Letting go of Hitch. Then picking him up anew.

I'm seldom shocked by the death of someone known to be terminally ill. And Christopher Hitchens was famously sick. His most-recent writing for "Vanity Fair" delved into his diagnosis of esophogeal cancer and the contemplation that followed. As serendipity would have it, I just read his latest article therein yesterday afternoon. I was surprised by the sense of optimism I took from this last piece. He'd survived the radiation and hadn't lost those things he feared being without most - his voice and the ability to type. Coupled with his famously unrepentant atheism, Hitchens provided a window through which to observe something almost too intimate. Cancer and the treatment currently used to combat the disease are twin demons that consumed and weakened him. My first read of the news of his death yesterday came in the form of a text message from a friend and fellow fan. Since then the reflections have come from all over the map, but with the same general angle. Hitchens lived hard, wrote voluminously, defied convention and walked the thin highwire required to be consistently original.
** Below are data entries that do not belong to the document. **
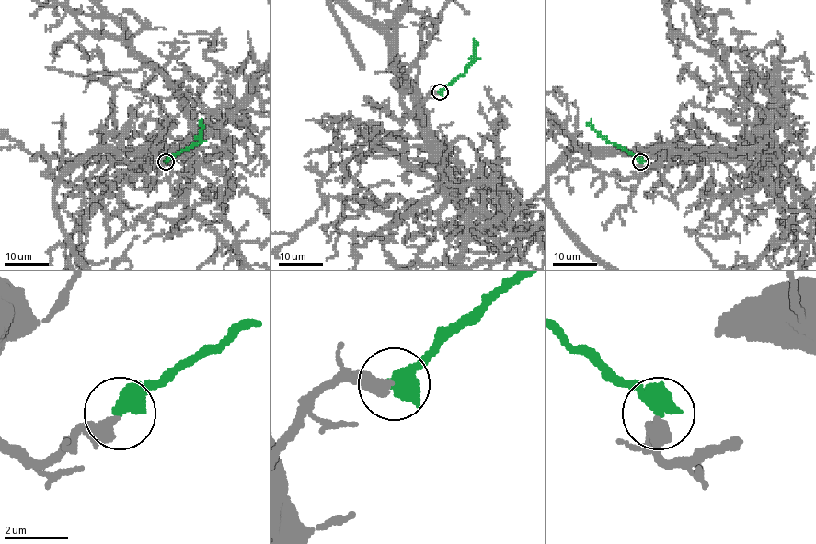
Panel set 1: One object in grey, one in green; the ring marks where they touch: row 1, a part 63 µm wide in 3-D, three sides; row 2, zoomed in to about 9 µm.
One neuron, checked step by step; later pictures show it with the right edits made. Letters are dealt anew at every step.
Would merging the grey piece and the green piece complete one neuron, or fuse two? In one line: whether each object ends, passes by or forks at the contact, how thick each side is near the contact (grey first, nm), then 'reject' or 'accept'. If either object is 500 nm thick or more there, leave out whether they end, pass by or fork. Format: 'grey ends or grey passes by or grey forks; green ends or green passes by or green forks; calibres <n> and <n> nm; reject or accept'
calibres 420 and 600 nm; accept

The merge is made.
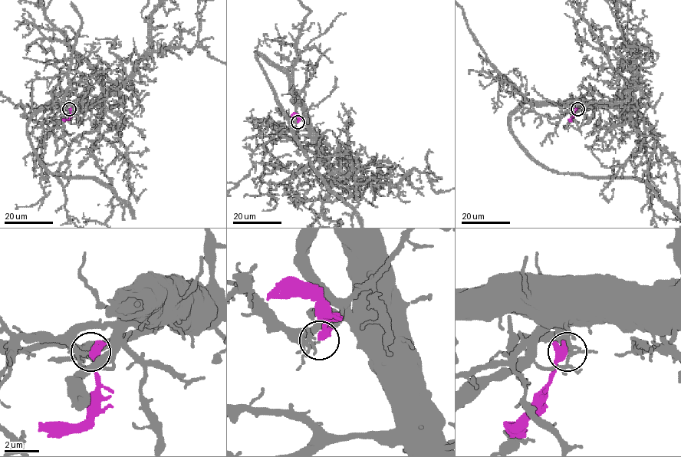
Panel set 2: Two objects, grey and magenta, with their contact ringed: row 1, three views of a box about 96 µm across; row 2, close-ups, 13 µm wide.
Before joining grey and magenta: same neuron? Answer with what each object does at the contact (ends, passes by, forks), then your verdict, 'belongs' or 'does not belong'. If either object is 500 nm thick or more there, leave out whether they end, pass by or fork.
grey forks | magenta ends | does not belong

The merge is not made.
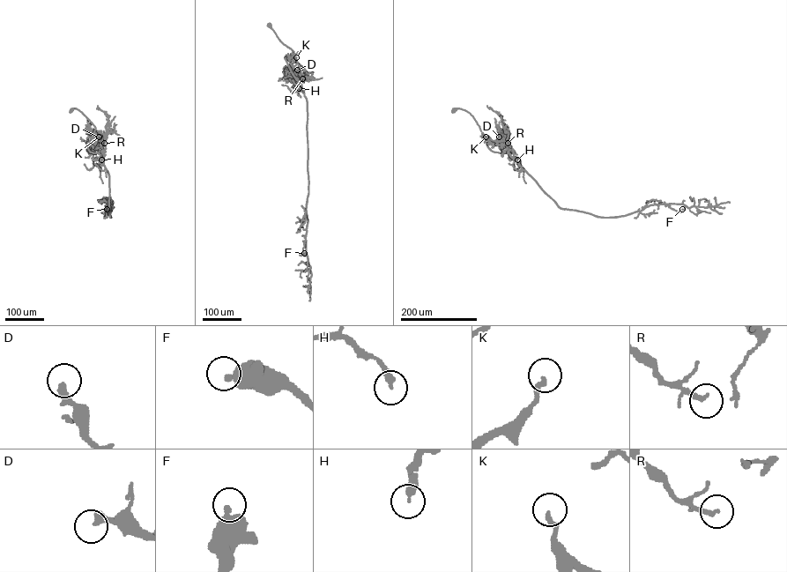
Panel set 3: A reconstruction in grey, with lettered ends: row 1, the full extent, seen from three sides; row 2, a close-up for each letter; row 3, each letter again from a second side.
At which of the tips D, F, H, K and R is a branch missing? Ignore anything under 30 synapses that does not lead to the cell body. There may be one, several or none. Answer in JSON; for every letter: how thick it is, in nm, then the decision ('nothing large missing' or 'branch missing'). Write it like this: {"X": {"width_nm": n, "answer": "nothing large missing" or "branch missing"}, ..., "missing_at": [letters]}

My recent hunger for essay collections has proved rewarding (John Jeremiah Sullivan's Pulphead and Jonathan Lethem's The Ecstasy of Influence are both fantastic and highly recommended). Now I've decided to dive headlong into the latest mass of essays from The Hitch (Arguably, which landed on so many people's "best of the 2011" lists). I'm sheepishly pleased to name drop that Christopher Hitchens and I share the same literary agency. I'm sad to think that I'll never meet him, even though I realize how presumptuous it sounds to think that might have happened. Still, I'm wholly saddened by his passing. Because I truly admired him as a writer who so totally slashed his way through the wilds of this age we live in. The Hitch will absolutely be missed.